Can you tell me about the criticism your writing has received?
There’s a fair degree of snobbery in this business, where writers who are not deemed ‘literary’ are looked down on. I have a great quote on my web page from one such writer who thinks of himself as highbrow. It sums up exactly what I’m talking about.
“William Meikle is… the author of the most clichéd, derivative drivel imaginable… the critical acclaim he receives from his peers is virtually non-existent.”
It’s the last bit that I find interesting. I don’t write in order to get critical acclaim from my peers, and when I’ve encountered writers that do, like the poster of that comment, they are mostly pretentious, boring wankers who frequent message boards where they can massage each others’ egos.

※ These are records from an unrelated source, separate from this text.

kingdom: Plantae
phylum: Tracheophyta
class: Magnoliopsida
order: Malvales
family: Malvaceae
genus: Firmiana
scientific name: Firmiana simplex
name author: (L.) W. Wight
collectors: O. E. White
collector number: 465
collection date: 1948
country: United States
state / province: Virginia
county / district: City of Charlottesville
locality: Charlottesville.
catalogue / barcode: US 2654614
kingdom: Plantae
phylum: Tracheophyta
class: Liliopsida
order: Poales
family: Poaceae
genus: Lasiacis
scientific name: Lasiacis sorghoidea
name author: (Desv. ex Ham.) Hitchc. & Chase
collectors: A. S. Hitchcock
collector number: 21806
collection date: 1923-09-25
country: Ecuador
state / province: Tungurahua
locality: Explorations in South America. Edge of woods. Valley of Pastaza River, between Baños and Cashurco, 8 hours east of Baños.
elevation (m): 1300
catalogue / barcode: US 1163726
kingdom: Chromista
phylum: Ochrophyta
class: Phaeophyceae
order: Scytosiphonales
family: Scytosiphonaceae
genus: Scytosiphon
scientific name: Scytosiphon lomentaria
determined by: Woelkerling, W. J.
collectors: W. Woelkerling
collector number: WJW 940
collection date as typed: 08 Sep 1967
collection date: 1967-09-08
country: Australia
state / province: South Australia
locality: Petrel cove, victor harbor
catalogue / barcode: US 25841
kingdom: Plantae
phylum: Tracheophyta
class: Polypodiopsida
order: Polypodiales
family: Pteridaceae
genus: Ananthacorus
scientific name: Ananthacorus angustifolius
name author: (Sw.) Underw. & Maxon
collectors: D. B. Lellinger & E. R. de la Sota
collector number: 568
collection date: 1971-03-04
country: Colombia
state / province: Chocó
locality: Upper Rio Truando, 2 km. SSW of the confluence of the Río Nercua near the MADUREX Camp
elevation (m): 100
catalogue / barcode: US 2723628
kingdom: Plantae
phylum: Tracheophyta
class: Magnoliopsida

Then there’s the fact that pulp has always had a bad name. I think you have to have grown up with pulp to ‘get’ it. A lot of writers have been told that pulp equals bad plotting and that you have to have deep psychological insight in your work for it to be valid. They’ve also been told that pulp equals bad writing, and they believe it. Whereas I remember the joy I got from early Moorcock, from Mickey Spillane and further back, A.E. Merritt and H. Rider Haggard. I’d love to have a chance to write a Tarzan, John Carter, Allan Quartermain, Mike Hammer or Conan novel, whereas a lot of writers I know would sniff and turn their noses up at the very thought of it. Too many people have never known the sheer pleasure of a fast moving, action based story – not in print anyway. I blame movies for some of this, and good old fashioned elitism and snobbery for the rest.
The good news is, I have publishers who do ‘get’ it. Black Death Books let me indulge my occult PI leanings, and I’ve now found an outlet for my creature features.
How big are these canvasses you intend to paint on?
In the past I have preferred small canvasses, keeping things tight and focusing on character. But over the past year I’ve tried to branch out more. I have an Alien Invasion novel in the works, and a couple of Hollywood-blockbuster style creature features. But I will always return to Derek Adams, walking the streets of a slightly stylised Glasgow that only exists in my mind, and thirty years ago when I stomped the same streets.
What do you know now that you wish you’d known when you started writing?
That I should write what I want to write, not what I think the market wants. I spent too much time trying to force square stories into round holes.